VORLIEGENDER TEXT
────
Hello!
Wie Ihr seht, bezieht sich mein heutiger Comic auf die Meldung, dass die FAZ ihre eigenproduzierten Comics eingestellt hat. Die Hintergründe dazu könnt Ihr diesem Tagesspiegel-Artikel entnehmen. Einige Comiczeichner haben dazu schon Kommentare abgegeben, so wie auch Volker Reiche, Ralf König oder Flix. In einem Interview mit Flix las ich vor längerer Zeit, dass Projekte wie „Faust“ ohne die Vorfinanzierung durch die FAZ nicht möglich gewesen wären, durch das Honorar von Carlsen alleine wäre das nicht gegangen. Nicht zuletzt erreichen die Comics durch die Publikation in einer Tageszeitung ein großes Publikum bzw. eine größere potentielle Käuferschaft jenseits der klassischen Comicleserschaft. Das ist ein enorm wichtiger Faktor, um den die Verlage sich seit Jahren Gedanken machen. Insofern ist der Wegfall der Comicrubrik nicht ganz bedeutungslos.
That’s all, folks?
Die Krise der Zeitungsbranche lässt sich nicht von der Hand weisen. Meistens ist der Schuldige schnell im Internet und der „Umsonstkultur“ gefunden, an anderer Stelle diskutiert man die mangelnden Einfälle der Zeitungsbranche dem etwas entgegenzusetzen. Diese Frage kann ich nicht klären. Ich weiß nur: Das Internet ist jetzt da und es wird auch nicht mehr weggehen.
Ich ertappe mich, wie ich den Gedanken fasse „All good things must end.“ und dass es eben der Tribut des Fortschritts ist.
Or is it?
Es gibt trotzdem ein paar Gedanken, die mich beschäftigen. Die Comics in der FAZ erschienen bisher viermal die Woche und kosteten der Zeitung nach eigener Aussage ein Honorar mit mehreren hundert Euro pro Folge. Liesse sich zwischen Letzterem und dem gänzlichen Wegfallen der Comics nicht vielleicht noch einen Mittelweg einrichten, indem man z.B. weniger Folgen pro Woche druckt?
Sicherlich sollte sich auch der begeisterte Comicfan die Frage stellen, ob Comics für alle anderen Menschen denselben Stellenwert haben. Das ist sicherlich nicht so und das ist auch völlig in Ordnung. Doch besonders die Comics in Tageszeitungen werden von so einigen Menschen gelesen und ob sie es bewusst oder unbewusst wahrnehmen… Comics haben eine Wirkung! Ob als ein beruhigendes Gegenprogramm zum aufwühlenden politischen Tagessgeschehen oder als meinungsbildendes Instrument. Welche Lawinen ein Strip mitunter bewirken kann, kann man z.B. in diesem Artikel auf der Seite von Lynn Johnston nachlesen, der Zeichnerin von For Better And Worse, die 1993 eine Story zeichnete, in der eine ihrer Figuren ihr Coming-Out hatte.
────
BEREITGESTELLTE DATEN
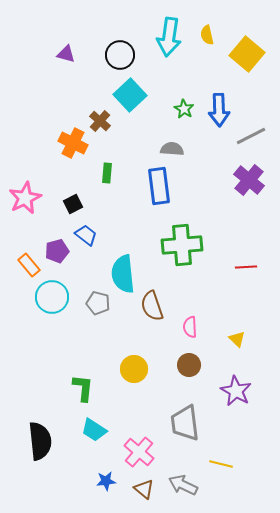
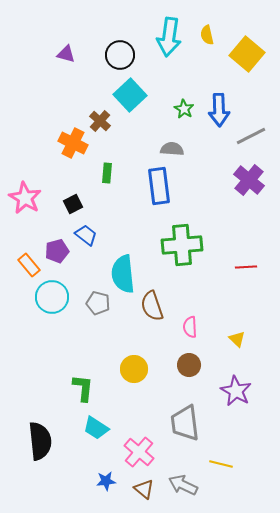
pink star: rotated 16 degrees counterclockwise
cyan trapezoid: moved 2 px right, 2 px up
────
ZU ERLEDIGEN
a – Wie oft pro Woche erschienen die Comics in der FAZ laut dem Beitrag über deren Einstellung bisher?
b – Schreiben Sie den Beitrag über die Einstellung der FAZ-Comics im Anschluss an seinen letzten Satz weiter.

LÖSUNGEN DER ÜBUNG
a – Viermal pro Woche.

b –
Ein weiterer Gedanke ist der, inwiefern es eine gute Idee ist, dass sich eine Zeitung ihrer Alleinstellungsmerkmale entledigt. Einerseits hat man jetzt mehr Geld zur Verfügung, andrerseits fallen immer mehr Eigenheiten weg, die den Charakter der Zeitung ausmachen. Hilft das wirklich gegen die vermeintliche Konkurrenz im Internet?
Internet killed the print star?
Mich als Webcomiczeichnerin sollte die ganze Angelegenheit gar nicht kümmern. Oder? Au contraire. Abgesehen von der Solidaritätsfrage gegenüber meinen Kollegen und dem Einschnitt in der Publikumsreichweite von Comics gibt es noch eine andere Tatsache, die oft vergessen wird: Es ist noch nicht soweit, dass man im Internet mit Comics genauso viel Geld verdienen kann wie mit Printmedien à la FAZ.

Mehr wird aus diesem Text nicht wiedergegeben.